Among his career TSO highlights: bringing in some of the day’s biggest names in music — big-band great Benny Goodman, conducting giant Leopold Stokowski, film composer Miklós Rózsa (“Ben Hur”), celebrated vocalist Marian Anderson and Tucson-born composer Ulysses S. Kay — to perform with the orchestra. He also led the TSO and a 250-voice choir in the first U.S. production of fellow Hungarian Franz Liszt’s oratorio “Christus.”

Frederic Balazs led the Tucson Symphony Orchestra during it’s 25th anniversary concert in 1952. Balazs helped transform TSO from a small community group to a artistically accomplished ensemble.

“He put the symphony and Tucson on the map,” his son Michael Balazs said.

Frederic Balazs was born in Budapest, Hungary, on Dec. 12, 1919.

He studied violin as a child under Béla Bartok, Ernst Von Dohnànyi and Zoltàn Kodàly — some of the biggest Hungarian names in classical music. At 17 he landed the coveted concertmaster position with the Budapest Symphony Orchestra.

His violin prowess helped him emigrate to the United States in 1939, just as World War II was breaking out and Communism was beginning to squeeze Hungary. He served in the U.S. Army during World War II, including as a musician, and after the war ended, he continued playing violin, conducting and composing.

After several years leading the Wichita Falls Symphony in Texas, where he met his wife Ann, Balazs was hired to take over the podium of the largely unpaid, nonprofessional Tucson Symphony Orchestra. During his tenure, the musicians unionized and developed into a dynamic regional orchestra, paving the way for the TSO’s current day success. The TSO will mark its 90th anniversary in the 2018-19 season that begins Sept. 21, a milestone that might not have been possible without Balazs, some of his former musicians have said.

Balazs spent 15 years in Tucson, then went on to conduct orchestras around the country including in Kansas, Cincinnati, San Luis Obispo, California, and was a concertmaster in Honolulu, Hawaii.

Frederic Balazs continued to travel the globe as a guest conductor into his 90s. He died Saturday in Tucson.

He continued guest conducting — including in the Faroe Islands and Europe — and composing into his 90s, drawing comparisons to Bartók, Shostakovich, Ives and Piston.

Balazs moved back to Tucson about a dozen years ago, largely forgotten until fall 2008 when the New York piano ensemble Trio Solsti performed a work it commissioned from Balazs with Arizona Friends of Chamber Music.
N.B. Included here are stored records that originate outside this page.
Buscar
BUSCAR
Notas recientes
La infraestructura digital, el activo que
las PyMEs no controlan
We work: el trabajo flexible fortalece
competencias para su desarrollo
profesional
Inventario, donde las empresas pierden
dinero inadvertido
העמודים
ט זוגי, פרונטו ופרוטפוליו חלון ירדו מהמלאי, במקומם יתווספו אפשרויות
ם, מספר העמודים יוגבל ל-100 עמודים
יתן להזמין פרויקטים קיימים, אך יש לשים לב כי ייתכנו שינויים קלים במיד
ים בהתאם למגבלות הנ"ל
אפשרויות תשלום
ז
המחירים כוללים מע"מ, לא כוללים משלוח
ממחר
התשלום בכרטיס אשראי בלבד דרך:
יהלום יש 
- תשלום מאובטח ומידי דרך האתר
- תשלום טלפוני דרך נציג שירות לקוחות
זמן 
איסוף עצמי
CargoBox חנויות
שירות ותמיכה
The next year, on the eve of his 90th birthday, the TSO performed his sweeping choral work “Song — After Walt Whitman” with the Tucson Arizona Boys Chorus.
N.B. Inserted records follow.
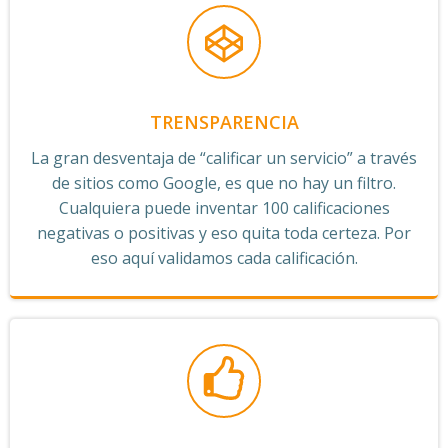
TRENSPARENCIA
La gran desventaja de “calificar un servicio” a través
de sitios como Google, es que no hay un filtro.
Cualquiera puede inventar 100 calificaciones
negativas o positivas y eso quita toda certeza. Por
eso aquí validamos cada calificación.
In the past four or five years, Balazs turned his attention to writing his memoirs, typing out more than 400 pages on an old Royal typewriter.
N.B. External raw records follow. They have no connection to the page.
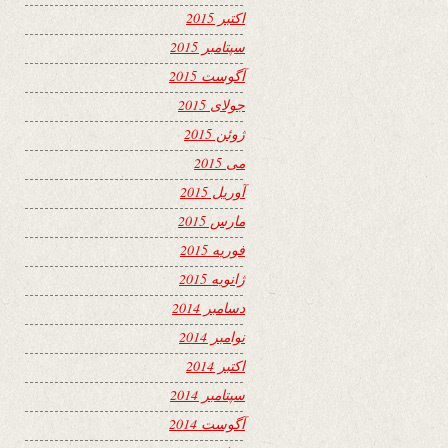
اکتبر 2015
سپتامبر 2015
آگوست 2015
جولای 2015
ژوئن 2015
می 2015
آوریل 2015
مارس 2015
فوریه 2015
ژانویه 2015
دسامبر 2014
نوامبر 2014
اکتبر 2014
سپتامبر 2014
آگوست 2014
Fred Balazs was the first full-time conductor for the Tucson Symphony Orchestra from 1952-1966. On Dec. 12 he will turn 98 years old. He spends his days reading and writing is memoir at Sierra Del Sol Memory Care. He uses a manual typewriter. November 30, 2017

“I had an incredibly rich life,” he said in an interview last August. “I’m very fortunate.”

In addition to his son Michael, Balazs is survived by son Stephen; daughters Cheryl Balazs Chester, Cecilia Walter, Elizabeth Louie, Jennifer Coking and Cele Ware; 18 grandchildren; and nine great-grandchildren.

Memorial donations in Balazs’ name can be made to the TSO Music in the Schools Program or the Tucson Arizona Boys Chorus.